As evidence presented to the court showed, Churchman was interviewed by FBI Special Agent Aaron Hawkins in May 2019. During the interview, Agent Hawkins asked Churchman several questions about Westinghouse’s reporting of V.C. Summer’s completion dates to SCANA and Santee Cooper (“the owners”) in early 2017.
Churchman told Agent Hawkins that Westinghouse’s executives did not consult him prior to reporting the completion dates to the owners. Churchman claimed that he did not know the dates before they were reported and that he did not know who made the decision to report the dates to the owners.
However, emails and other documents obtained during the investigation of the failed nuclear project at the V.C. Summer site revealed that Churchman lied to Agent Hawkins during the May 2019 interview. An internal Westinghouse email chain establishes that Churchman received and discussed the dates in early 2017.
Additionally, detailed notes from an early 2017 meeting with Westinghouse executives by SCANA’s Executive Vice President Steve Byrne revealed that Churchman reported the completion dates to SCANA on February 14, 2017, directly contradicting the statements Churchman made to Agent Hawkins.
On May 19, 2021, Churchman sat down for another interview with the FBI. At the beginning of the interview, Churchman acknowledged that his previous statements were untrue.
Today’s plea is the third stemming from the investigation of the failed nuclear project. Byrne previously pled guilty to conspiracy to commit mail and wire fraud, and former SCANA Chief Executive Officer and former Chairman of its Board of Directors Kevin Marsh pled guilty in federal court to conspiracy to commit mail and wire fraud.

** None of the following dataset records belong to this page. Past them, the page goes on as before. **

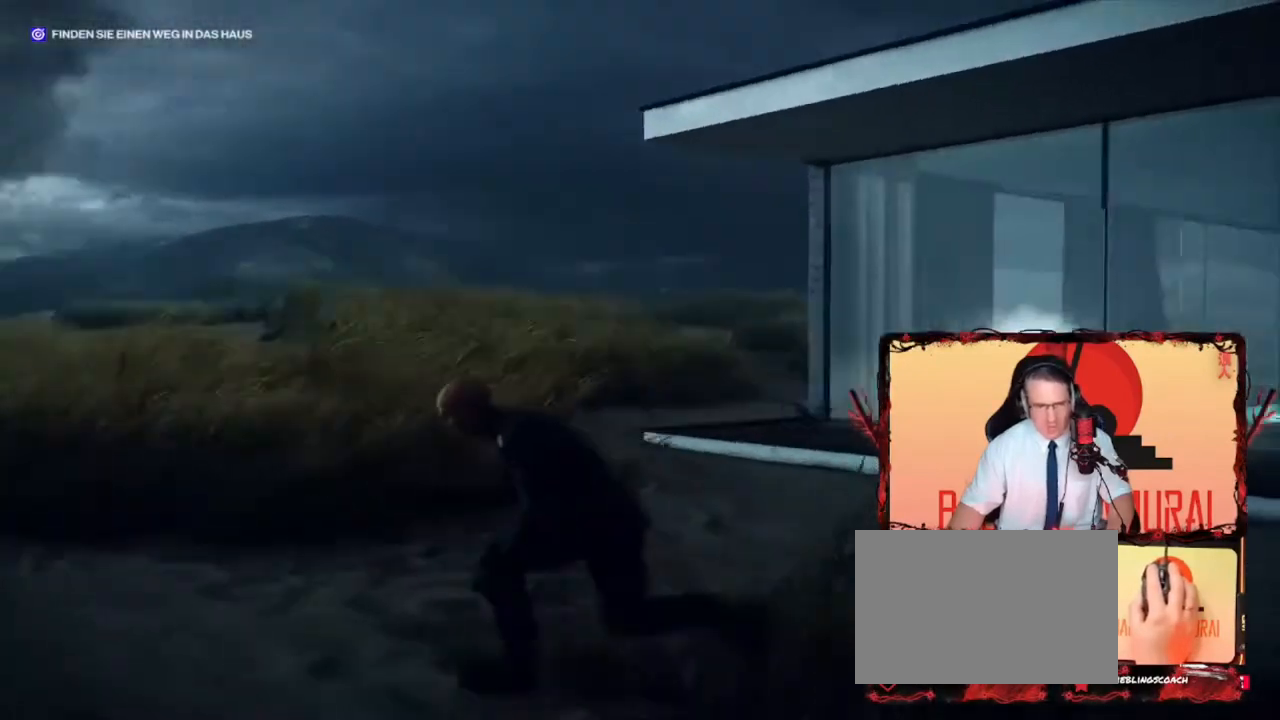
{"keys": ["a", "shift", "w"], "events": [[40, "w", "down"]]}
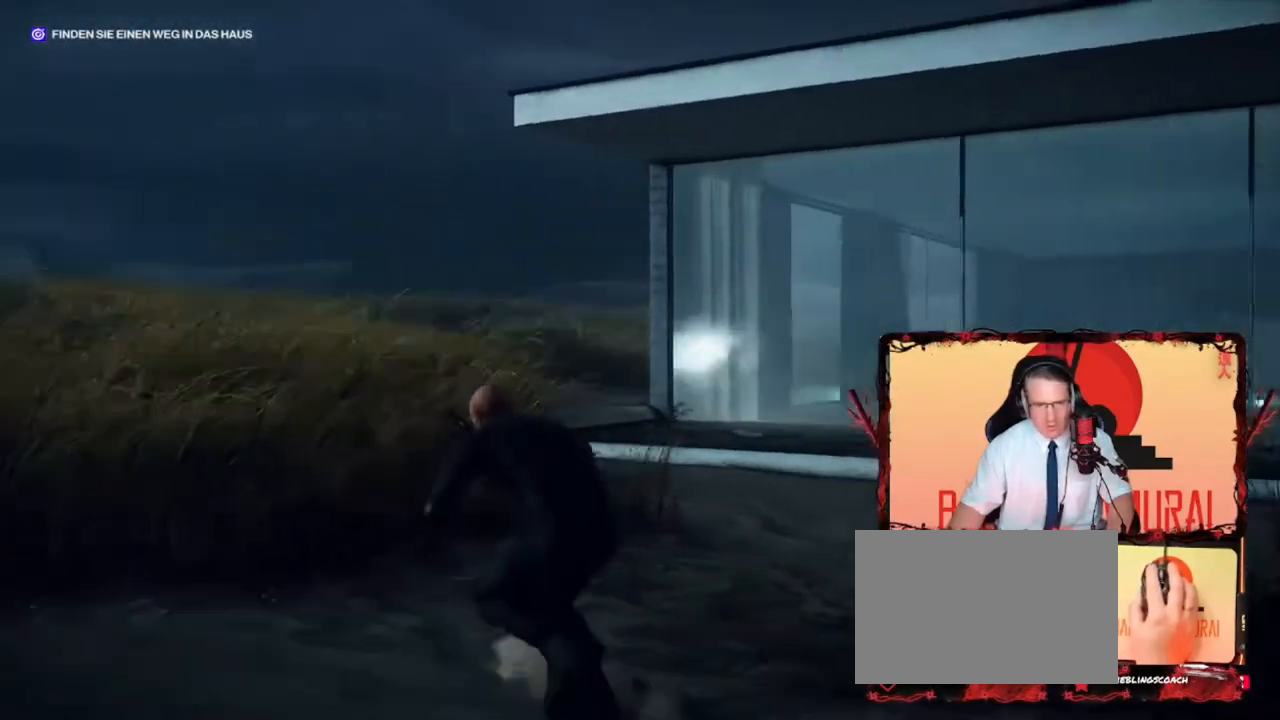
{"keys": ["a", "shift"], "events": [[480, "w", "up"]]}
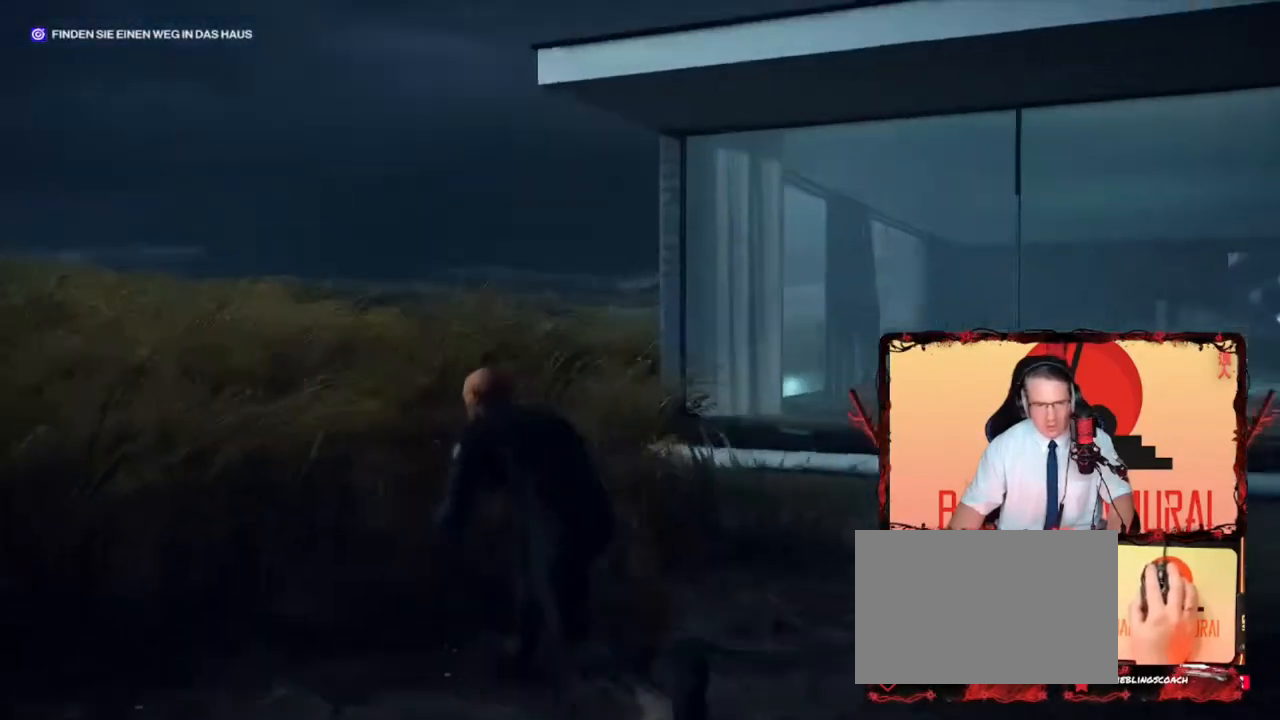
{"keys": ["a", "shift"], "events": []}
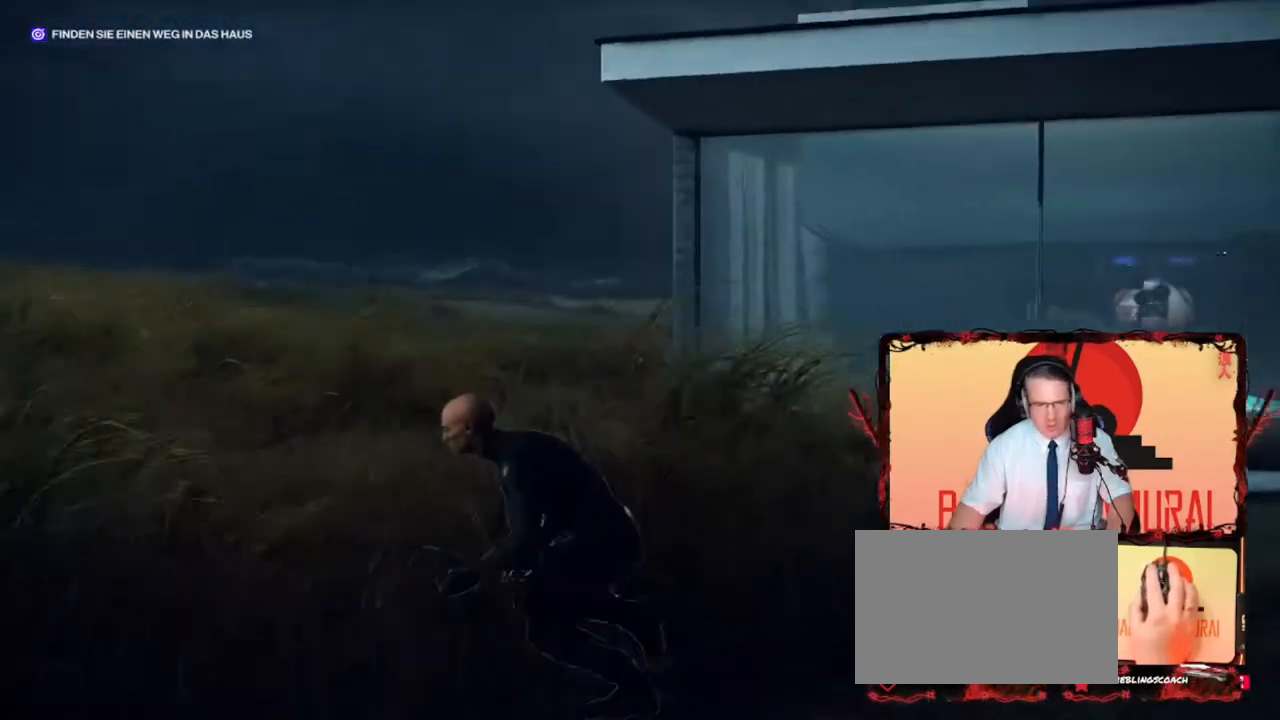
{"keys": ["a", "shift"], "events": []}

Today’s plea also follows a previously announced agreement with Dominion Energy that will, over time, provide at least four billion dollars of South Carolina ratepayer relief; and it follows a previously announced settlement by SCANA and SCE&G on a Securities and Exchange Commission lawsuit charging them with defrauding investors by making false and misleading statements about the nuclear plant expansion that was ultimately abandoned.
In the plea agreement, Churchman agrees to cooperate fully with federal, state, and local law enforcement agencies. He also agrees to testify fully and truthfully before any grand juries until the investigation and prosecution in the criminal acts that occurred in relation to the failed V.C. Summer Nuclear plant expansion are complete.
On the federal charge, Churchman faces a maximum penalty of five years in prison, a fine of up to $250,000, supervised release of up to 3 years, and a $100 special assessment.
United States District Judge Mary G. Lewis accepted the guilty plea and will sentence Churchman after receiving and reviewing a sentencing report prepared by the United States Probation Office.
Assistant United States Attorneys Jim May, Brook Andrews, Winston Holliday, Emily Limehouse, and Jason Peavy along with Special Assistant United States Attorney John O’Halloran, a lawyer with the Securities and Exchange Commission, prosecuted the case.